Unknown to them, Farmer Brown's boy discovered where they were. Later he came often to the pond and was content to sit quietly on the shore and watch Mr. Quack, so that Mr. Quack grew quite used to him and did not fear him at all. In fact, after the first few times, he made no attempt to hide. You see he discovered that Farmer Brown's boy was a friend. Always after he had left, there was something good to eat near where he had been sitting, for Farmer Brown's boy brought corn and oats and sometimes a handful of wheat.
He knew, and Mr. Quack knew that he knew, that somewhere near was a nest, but he did not try to find it much as he longed to, for he knew that would frighten and worry Mrs. Quack. So the dear, precious secret of Mr. and Mrs. Quack was kept, for not even Paddy the Beaver knew just where that nest was, and in due time, early one morning, Mrs. Quack proudly led forth for their first swim ten downy, funny ducklings.
{Illustration with caption: Those were happy days indeed for Mr. and Mrs. Quack in the pond of Paddy the Beaver.}
Oh, those were happy days indeed for Mr. and Mrs. Quack in the pond of Paddy the Beaver, and in their joy they quite forgot for a time the terrible journey which had brought them there.
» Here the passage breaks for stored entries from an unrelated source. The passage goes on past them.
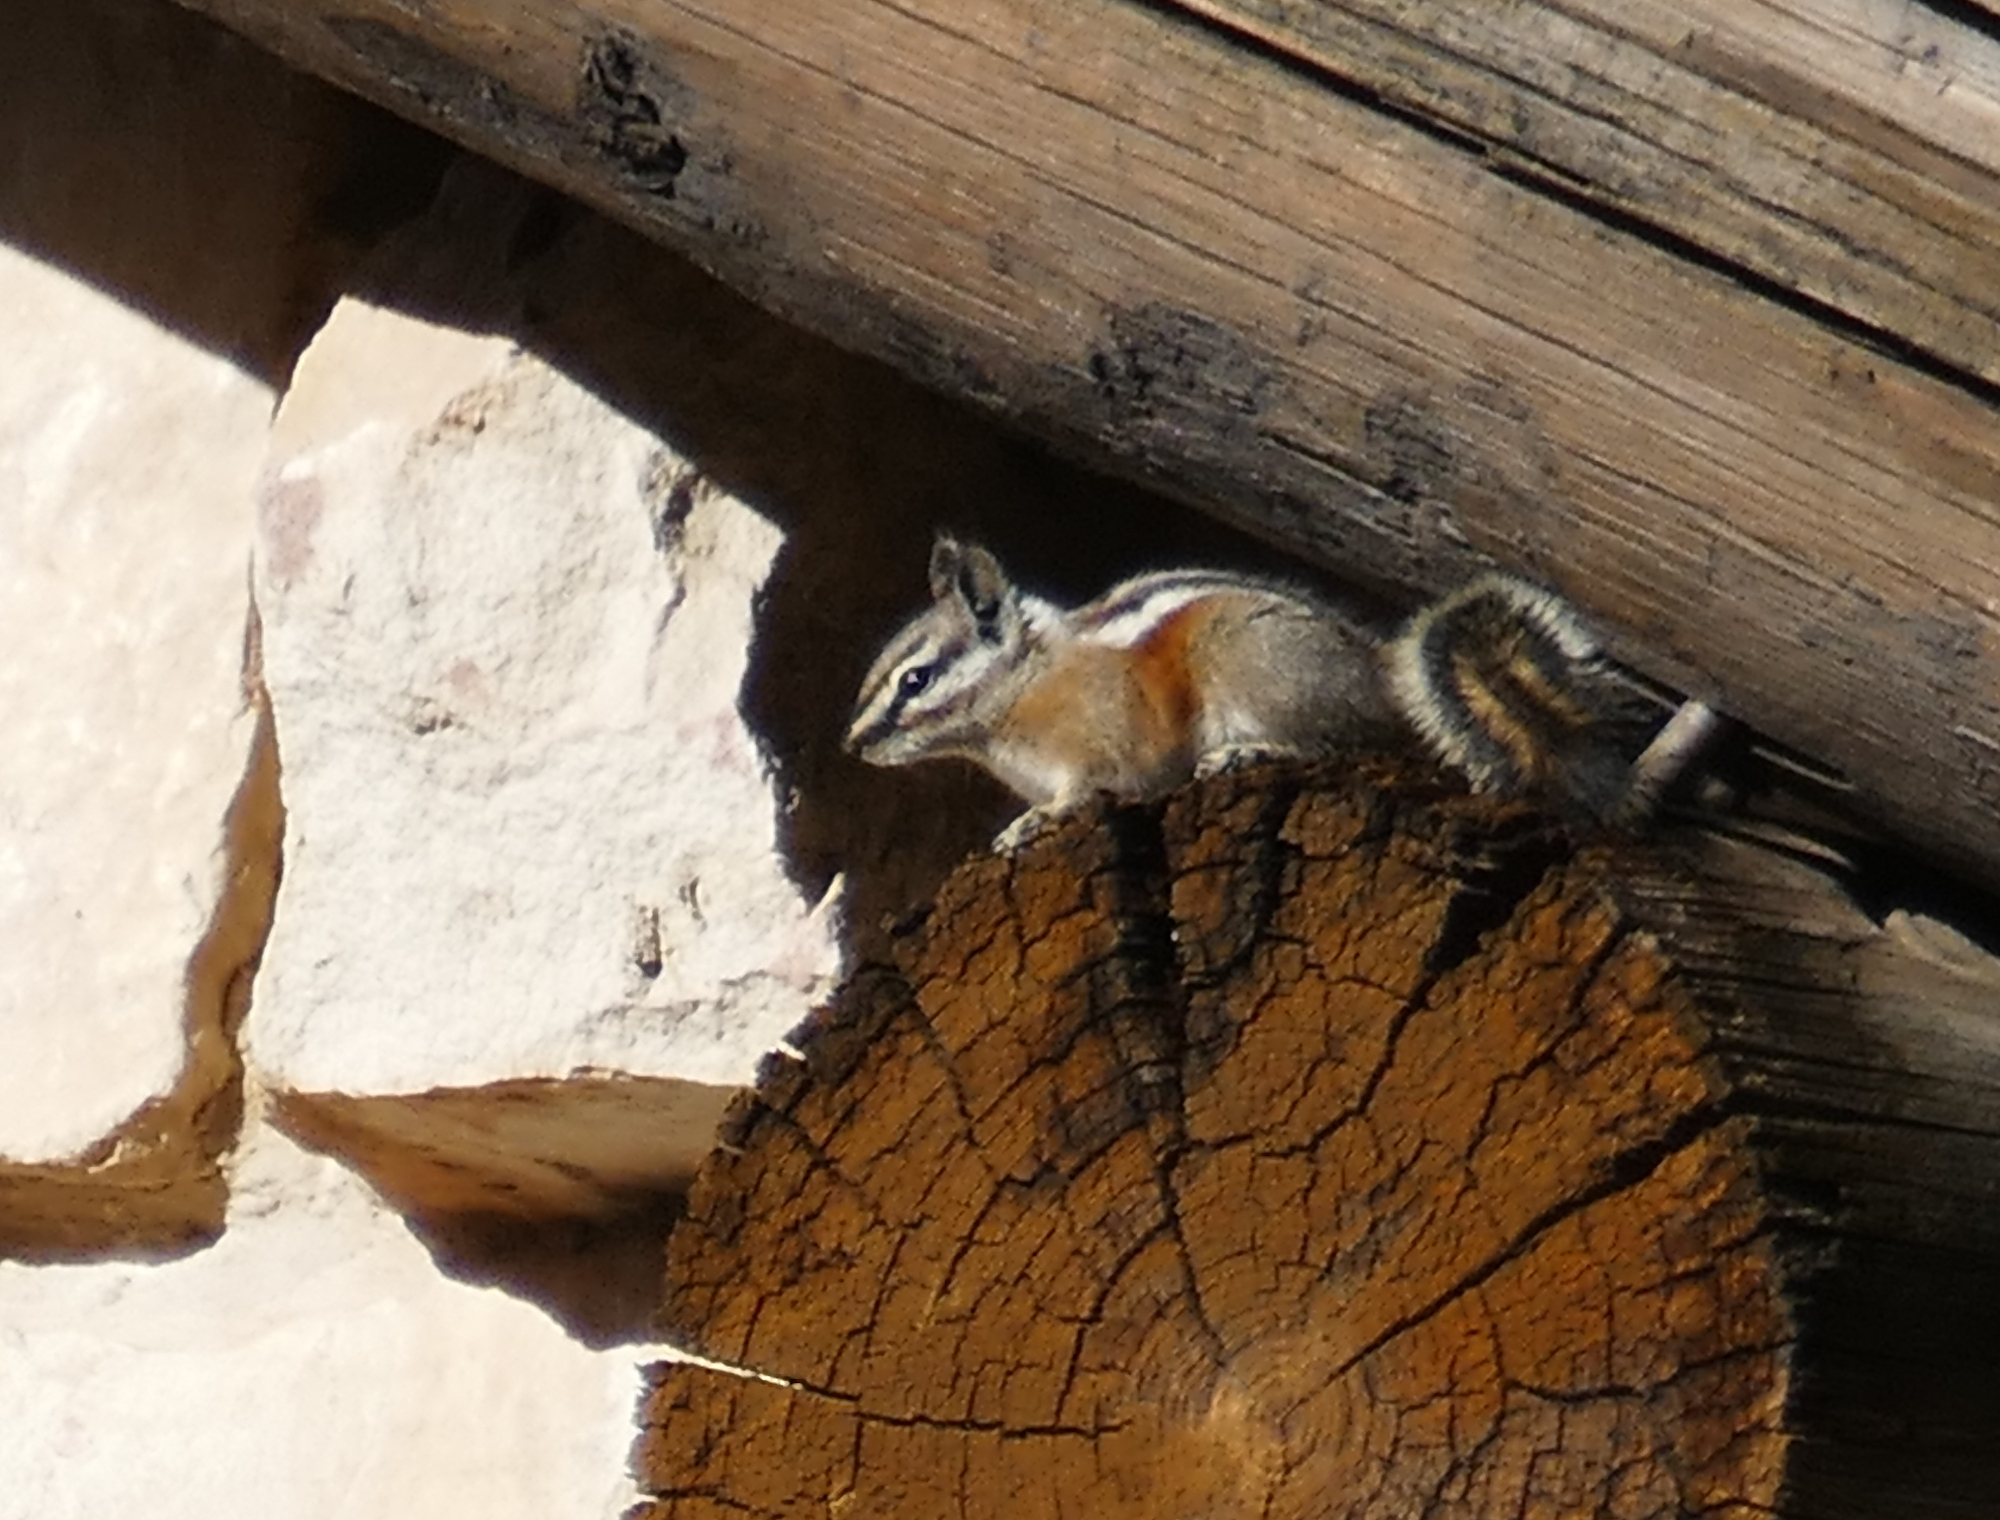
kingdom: Animalia
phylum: Chordata
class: Mammalia
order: Rodentia
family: Sciuridae
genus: Tamias
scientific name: Tamias umbrinus
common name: Uinta chipmunk
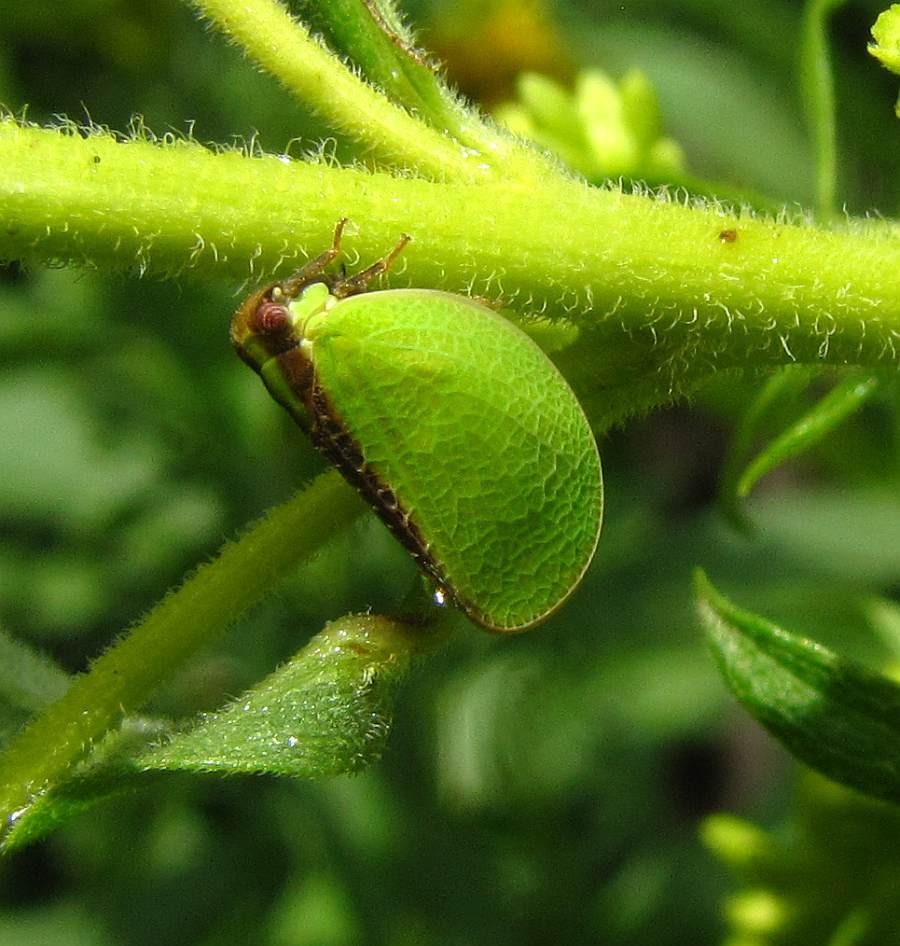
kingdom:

But finally the Ducklings grew up, and when Jack Frost came in the fall, the whole family started on the long journey to the sunny Southland. I hope they got there safely, don't you?
Among those whom Mr. and Mrs. Quack came to know very well while they lived in the pond of Paddy the Beaver was that funny fellow who wears rings on his tail—Bobby Coon. In the next book I will tell you of some of Bobby's adventures.